EXERCISE PROMPT: Quote, word for word, only the lines running from the line with "interarrival, 7" through the end of the listing. Leave out the pictures.
··· DATASET ENTRIES ···
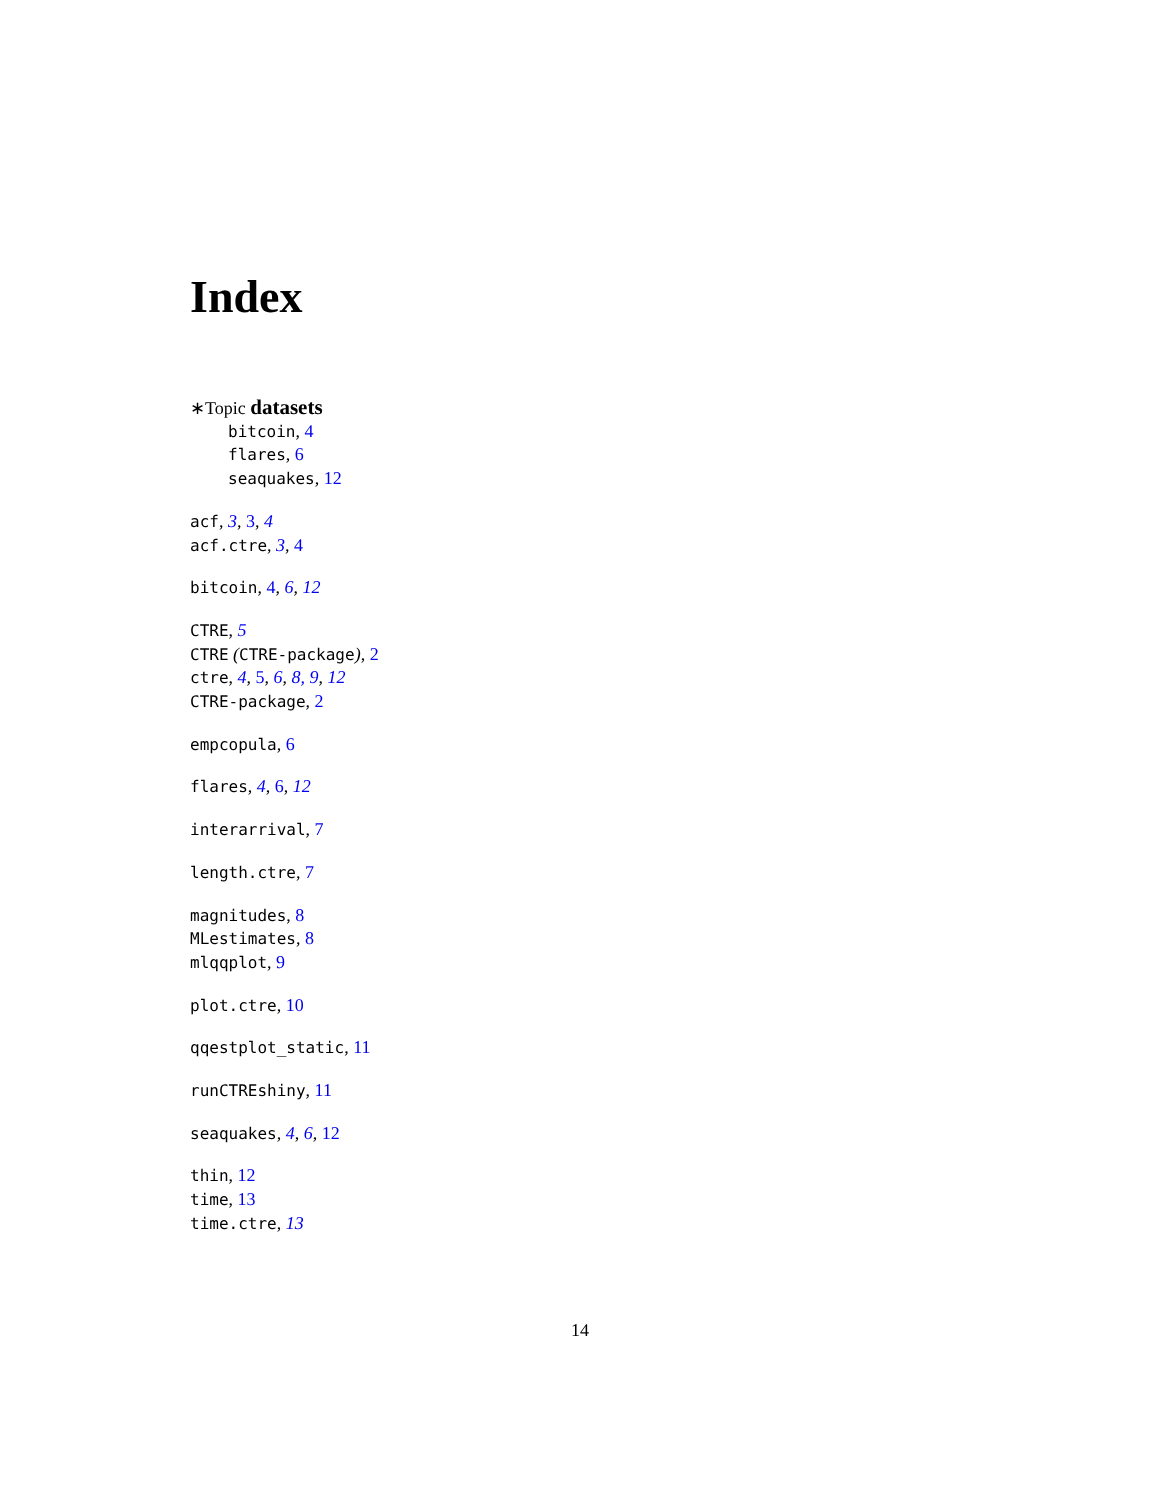Index
∗Topic datasets
bitcoin, 4
flares, 6
seaquakes, 12
acf, 3, 3, 4
acf.ctre, 3, 4
bitcoin, 4, 6, 12
CTRE, 5
CTRE (CTRE-package), 2
ctre, 4, 5, 6, 8, 9, 12
CTRE-package, 2
empcopula, 6
flares, 4, 6, 12
interarrival, 7
length.ctre, 7
magnitudes, 8
MLestimates, 8
mlqqplot, 9
plot.ctre, 10
qqestplot_static, 11
runCTREshiny, 11
seaquakes, 4, 6, 12
thin, 12
time, 13
time.ctre, 13
14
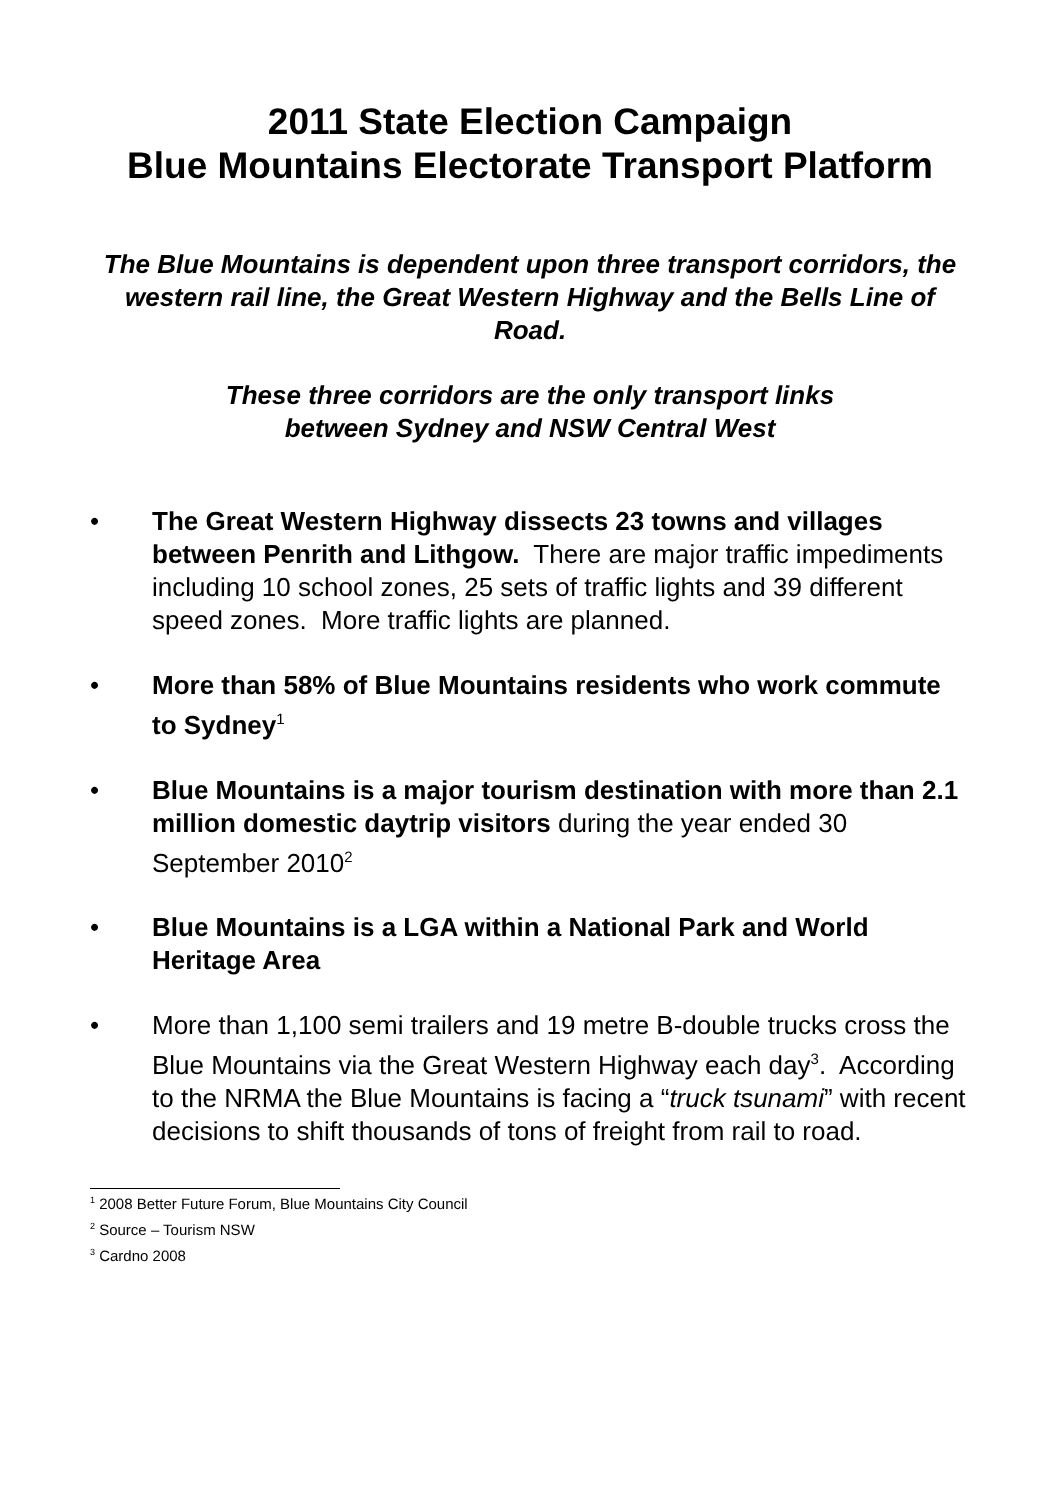2011 State Election Campaign
Blue Mountains Electorate Transport Platform
The Blue Mountains is dependent upon three transport corridors, the western rail line, the Great Western Highway and the Bells Line of Road.
These three corridors are the only transport links
between Sydney and NSW Central West
• The Great Western Highway dissects 23 towns and villages between Penrith and Lithgow. There are major traffic impediments including 10 school zones, 25 sets of traffic lights and 39 different speed zones. More traffic lights are planned.
• More than 58% of Blue Mountains residents who work commute to Sydney<sup>1</sup>
• Blue Mountains is a major tourism destination with more than 2.1 million domestic daytrip visitors during the year ended 30 September 2010<sup>2</sup>
• Blue Mountains is a LGA within a National Park and World Heritage Area
• More than 1,100 semi trailers and 19 metre B-double trucks cross the Blue Mountains via the Great Western Highway each day<sup>3</sup>. According to the NRMA the Blue Mountains is facing a “truck tsunami” with recent decisions to shift thousands of tons of freight from rail to road.
<sup>1</sup> 2008 Better Future Forum, Blue Mountains City Council
<sup>2</sup> Source – Tourism NSW
<sup>3</sup> Cardno 2008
···
SOLUTION TO THIS TASK:
interarrival, 7
length.ctre, 7
magnitudes, 8
MLestimates, 8
mlqqplot, 9
plot.ctre, 10
qqestplot_static, 11
runCTREshiny, 11
seaquakes, 4, 6, 12
thin, 12
time, 13
time.ctre, 13
14
2011 State Election Campaign
Blue Mountains Electorate Transport Platform
The Blue Mountains is dependent upon three transport corridors, the western rail line, the Great Western Highway and the Bells Line of Road.
These three corridors are the only transport links
between Sydney and NSW Central West
• The Great Western Highway dissects 23 towns and villages between Penrith and Lithgow. There are major traffic impediments including 10 school zones, 25 sets of traffic lights and 39 different speed zones. More traffic lights are planned.
• More than 58% of Blue Mountains residents who work commute to Sydney<sup>1</sup>
• Blue Mountains is a major tourism destination with more than 2.1 million domestic daytrip visitors during the year ended 30 September 2010<sup>2</sup>
• Blue Mountains is a LGA within a National Park and World Heritage Area
• More than 1,100 semi trailers and 19 metre B-double trucks cross the Blue Mountains via the Great Western Highway each day<sup>3</sup>. According to the NRMA the Blue Mountains is facing a “truck tsunami” with recent decisions to shift thousands of tons of freight from rail to road.
<sup>1</sup> 2008 Better Future Forum, Blue Mountains City Council
<sup>2</sup> Source – Tourism NSW
<sup>3</sup> Cardno 2008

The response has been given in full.